CAAD Theoretical Framework

The currently most widely accepted theory to explain aging is the evolutionary senescence theory of aging (ESTA). The adjacent figure describes the theoretical framework in which metabolism and reactive oxygen species (ROS) play central roles in linking various known elements of ESTA. In contrast to the intrinsic or programmed aging concept, ESTA asserts that natural selection is insensitive to genetic mutations or traits that are operative post-reproduction.

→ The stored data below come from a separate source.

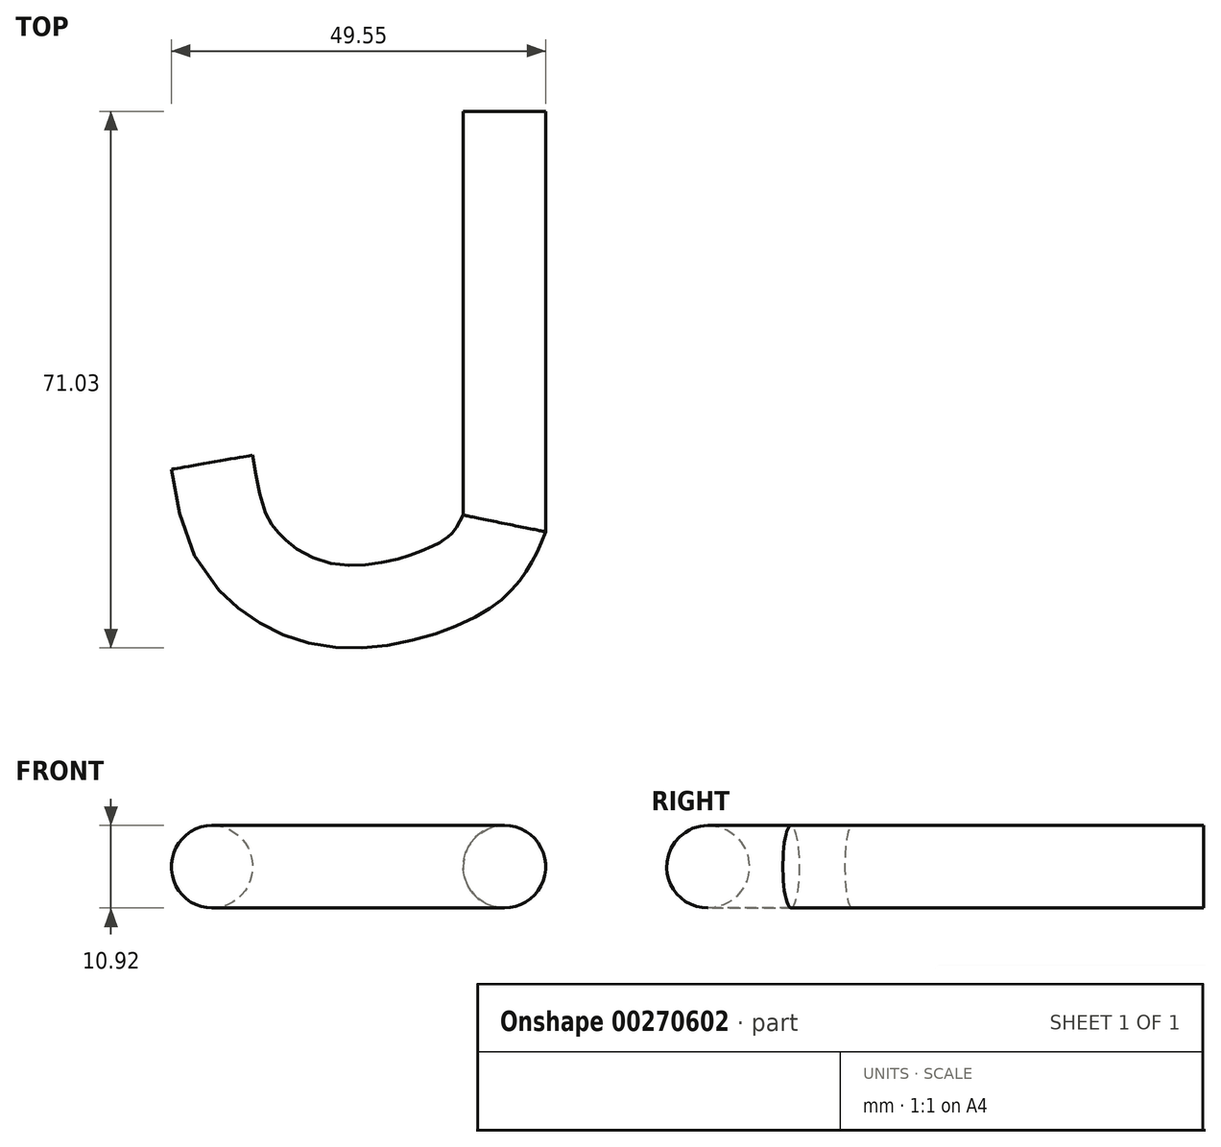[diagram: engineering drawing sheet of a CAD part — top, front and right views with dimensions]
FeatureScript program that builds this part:
annotation { "Feature Type Name" : "Feature", "Feature Type Description" : "" }
export const myFeature = defineFeature(function(context is Context, id is Id, definition is map)
    precondition{}
    {
        {
            var Q0;
            Q0=qCreatedBy(makeId("Front.planeOp"),FACE);
            var sketch = newSketch(context, id + "F0", { "sketchPlane" : qUnion([Q0])});
            skCircle(sketch, "E0", {"center": v(0, 0) * mm, "radius": 5.46 * mm});
            skSolve(sketch);
        }
        {
            var Q0;
            Q0=qCreatedBy(makeId("Top.planeOp"),FACE);
            var sketch = newSketch(context, id + "F1", { "sketchPlane" : qUnion([Q0])});
            skLineSegment(sketch, "E1", {"start": v(0, 0) * mm, "end": v(0, -54.57) * mm});
            skFitSpline(sketch, "E2", {"points": [v(0, -54.57) * mm, v(-6.45, -62.13) * mm, v(-23.78, -65.26) * mm, v(-35.58, -57.33) * mm, v(-38.71, -46.46) * mm], "startDerivative": vector(-22.75, -54.88) * mm, "endDerivative": vector(-10.2, 58.78) * mm});
            skSolve(sketch);
        }
        {
            var Q0;
            Q0=makeQuery(id+"F0.imprint","IMPRINT",FACE,{"disambiguationData":[TD([[makeQuery(id+"F0.imprint","IMPRINT",EDGE,{"derivedFrom":sQuery(id+"F0.wireOp",EDGE,"E0")}),1.0]])]});
            var Q1;
            Q1=sQuery(id+"F1.wireOp",EDGE,"E1");
            var Q2;
            Q2=sQuery(id+"F1.wireOp",EDGE,"E2");
            var Q3;
            Q3=sQuery(id+"F1.wireOp",EDGE,"DFIa9Lqt-hWnl-eavC-eC3p-oK9XVPhHniwy");
            sweep(context, id + "F2", {"profiles" : qUnion([Q0]), "path" : qUnion([Q1, Q2, Q3])});
        }
    });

Strikingly, some genes that increase the odds of survival and reproduction early in life may have deleterious effects later on. For instance, the gene p53 – which directs damaged cells to stop reproducing, thus preventing cancer in young populations – may be partly responsible for the aging phenotype by slowing down the renewal of damaged cells in aged populations. This is called antagonistic pleiotropy. In fact, reproduction is the primary goal of the evolutionary imperative. In some cases, the organism even loses its life immediately after accomplishing that goal (e.g. salmon and spiders).

Additionally, reproduction is a metabolically demanding task, especially for those organisms that are likely to die as a result of predation. Hence such organisms need to invest more energy to produce more offspring. This is known as the concept of disposable soma because maintenance of the body is compromised to enhance reproduction. The echo of this concept can be heard in the rate-of-living hypothesis of aging, which is motivated by the finding that, across all forms of life, the rate of metabolism negatively correlates with longevity. Animals with fast metabolic rates tend to age quickly and are vulnerable to degenerative diseases such as cancer. Leakage of ROS appears to be crucial in this paradigm, as ROS cause direct damage to critical cellular components including proteins, membranes, DNA, etc. This deteriorates cellular functions and induces genome instability.

In summary, we believe that high metabolic rate and deficient maintenance translate into disturbed redox homeostasis, elevated oxidative stress, genome instability, shortening of chromosome ends (telomere), diseases and aging.